Read-only databases (that is, databases
that only allow you to SELECT
data from them) are
very useful. Data warehouses
are typically massive
read-only databases populated with
archived data mangled into a form suitable for reporting. However, in
the cut-and-thrust world of transaction-processing databases, the
ability to modify data within the database
quickly and efficiently is of paramount importance.
There are several core operations that comprise the broader definition of data modification, namely:
Inserting new data into the database
Deleting data from the database
Updating, or modifying, existing data within the database
Each of these operations falls into the grouping of Data Manipulation Language
commands, or
DMLs, alongside SELECT
.
We shall discuss each of these tasks in turn and apply the theory to our example database.
Before a database can be really of any use, data must be inserted into it by some means, either by manual data entry or with an automated batch loading program.
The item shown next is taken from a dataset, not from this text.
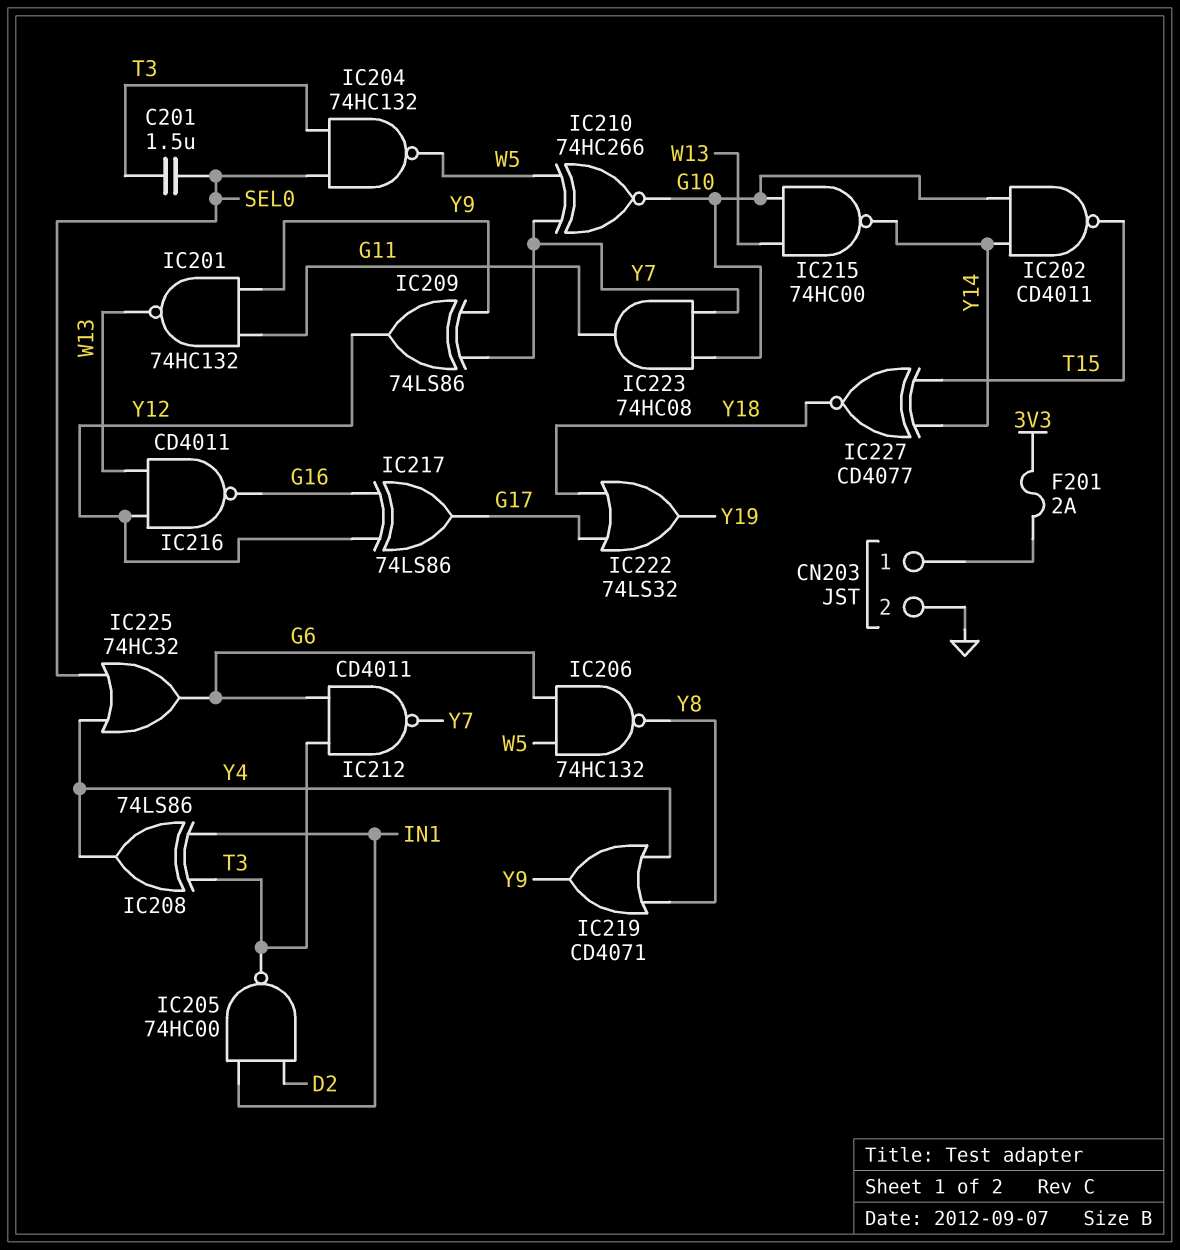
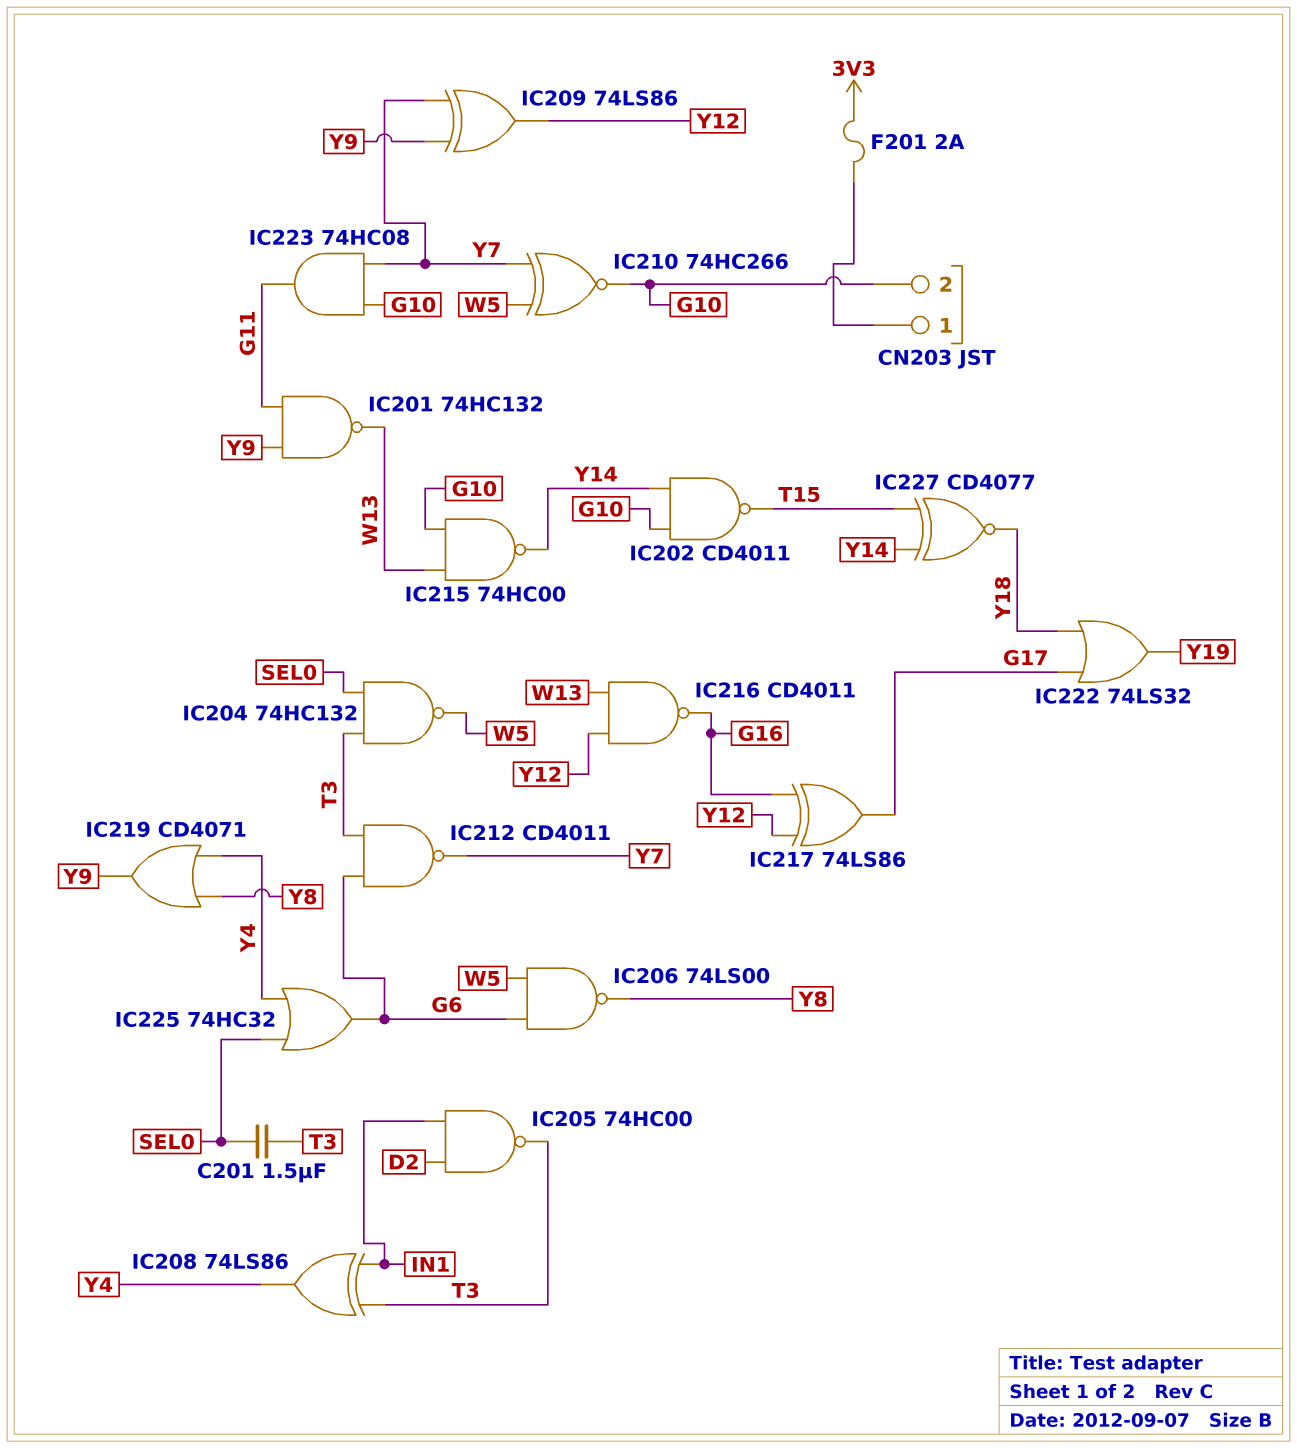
CN203 pin 2: GND -> G10
IC206: NAND 74HC132 (in G6, in W5, out Y8) -> NAND 74LS00 (in G6, in W5, out Y8)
The action of inserting data only applies to cases in which you wish to load a completely new record of information into the database. If the record already exists and merely requires modification of a column value, the update operation should be used instead.
Data inserts in the relational database model are done on a row-by-row basis: each record or item of information that you load into the database corresponds to a brand-new row within a given existing table. As each inserted record corresponds to a new row in one table, multitable inserts are not possible.[28]
The SQL INSERT
keyword
provides a simple mechanism for inserting new rows of data into the
database. For example, assuming the megaliths
table is already present in the database and and contains the six
columns shown earlier in Figure 3.1, a single row
of data can be inserted into it using the following SQL statement:
INSERT INTO megaliths VALUES ( 0, 'Callanish I', '"Stonehenge of the North"', 'Western Isles', 'NB 213 330', 1 )
If you then SELECT
back all the rows in the table,
you should be able to see the row that has just been inserted.
Just as the SELECT
statement could specify which
columns from a table should be returned in the query, it is also
possible (and good practice) to specify into which columns of the
table the values should be inserted. The unspecified columns will
take the default value, typically NULL
. For
example, if you wished to specify only the id
and
name
columns of the table, allowing
description
and location
to be
NULL
, the SQL statement would be:
INSERT INTO megaliths ( id, name ) VALUES ( 0, 'Callanish I' )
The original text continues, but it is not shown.